Philanthropist and talk-show host, Oprah Winfrey, has finally let the word out on her newest pick for Oprah’s Book Club! Her self-titled “must-read” club can certainly be called a staple of American culture since she crafted and executed the idea in 1996.  Her first pick twenty-two years ago was The Deep End of the Ocean by Jacquelyn Mitchard, and her newest pick is An American Marriage by Tayari Jones. Since June, Oprah fans have been waiting with bated breath for this announcement, and she guarantees you will not be disappointed by this read!

 

book

Image Via Workman Publishing

 

An American Marriage is Jones’ fourth novel, and it follows two newlyweds: Roy and Celestial. After Roy is charged with a crime that he did not commit, he is thrown into prison for twelve years and his young wife is left alone and afraid. Celestial begins forming a close relationship with Roy’s old friend and best man, Andre, in an effort to find comfort during her suddenly dark days.

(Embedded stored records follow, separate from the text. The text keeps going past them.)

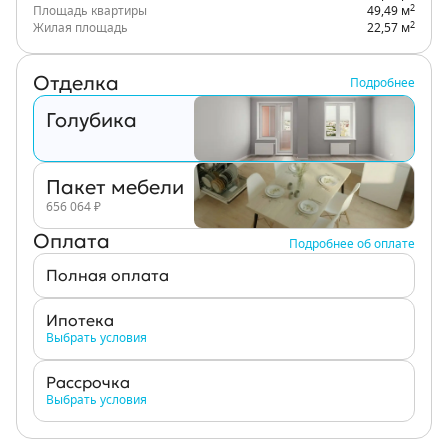
2
Площадь квартиры
49,49 м
2
Жилая площадь
22,57 м
Отделка
Подробнее
Голубика
Пакет мебели
656 064
₽
Оплата
Подробнее об оплате
Полная оплата
Ипотека
Выбрать условия
Рассрочка
Выбрать условия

Jones suggests that the novel is very much a love triangle, but also reimagines and redefines what we might think of as a traditional American love story. Jones also hopes that the novel will showcase the horrifying repercussions of what prison can do to a family and the loved ones left behind. 

 

tayari jones

Image Via USA Today

 

An American Marriage is published by Algonquin Books, and Tayari Jones remains a professor at Rutgers-Newark. In addition to fully endorsing Jones’ newest novel, Oprah intends to produce a film adaptation through her production company, Harpo Films. Oprah has nothing but praise and admiration for the novelist’s latest work, and completely insists that you will not be disappointed by the love triangle that ensues after a hiccup in the system sends an innocent man to prison.